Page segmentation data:
########################################

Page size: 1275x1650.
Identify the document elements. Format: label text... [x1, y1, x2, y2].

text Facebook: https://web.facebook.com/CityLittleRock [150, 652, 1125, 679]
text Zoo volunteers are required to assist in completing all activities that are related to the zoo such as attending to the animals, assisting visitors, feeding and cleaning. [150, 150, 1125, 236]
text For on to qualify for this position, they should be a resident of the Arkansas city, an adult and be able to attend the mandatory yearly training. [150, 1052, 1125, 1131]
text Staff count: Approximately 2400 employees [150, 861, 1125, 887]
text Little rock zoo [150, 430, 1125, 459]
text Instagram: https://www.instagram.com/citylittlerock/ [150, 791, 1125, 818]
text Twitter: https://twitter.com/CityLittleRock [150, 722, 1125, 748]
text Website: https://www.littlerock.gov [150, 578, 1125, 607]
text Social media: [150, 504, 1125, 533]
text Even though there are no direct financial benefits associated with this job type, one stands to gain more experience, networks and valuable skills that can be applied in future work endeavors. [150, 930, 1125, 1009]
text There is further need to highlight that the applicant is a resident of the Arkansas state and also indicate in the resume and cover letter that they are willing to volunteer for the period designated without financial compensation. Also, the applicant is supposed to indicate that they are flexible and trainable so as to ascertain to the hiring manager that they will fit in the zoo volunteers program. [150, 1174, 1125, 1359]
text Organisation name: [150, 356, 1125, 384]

########################################

Prompt: Set down the records once more, character for character.

Answer box:
Page size: 1275x1650.
Identify the document elements. Format: label text... [x1, y1, x2, y2].

text Facebook: https://web.facebook.com/CityLittleRock [150, 652, 1125, 679]
text Zoo volunteers are required to assist in completing all activities that are related to the zoo such as attending to the animals, assisting visitors, feeding and cleaning. [150, 150, 1125, 236]
text For on to qualify for this position, they should be a resident of the Arkansas city, an adult and be able to attend the mandatory yearly training. [150, 1052, 1125, 1131]
text Staff count: Approximately 2400 employees [150, 861, 1125, 887]
text Little rock zoo [150, 430, 1125, 459]
text Instagram: https://www.instagram.com/citylittlerock/ [150, 791, 1125, 818]
text Twitter: https://twitter.com/CityLittleRock [150, 722, 1125, 748]
text Website: https://www.littlerock.gov [150, 578, 1125, 607]
text Social media: [150, 504, 1125, 533]
text Even though there are no direct financial benefits associated with this job type, one stands to gain more experience, networks and valuable skills that can be applied in future work endeavors. [150, 930, 1125, 1009]
text There is further need to highlight that the applicant is a resident of the Arkansas state and also indicate in the resume and cover letter that they are willing to volunteer for the period designated without financial compensation. Also, the applicant is supposed to indicate that they are flexible and trainable so as to ascertain to the hiring manager that they will fit in the zoo volunteers program. [150, 1174, 1125, 1359]
text Organisation name: [150, 356, 1125, 384]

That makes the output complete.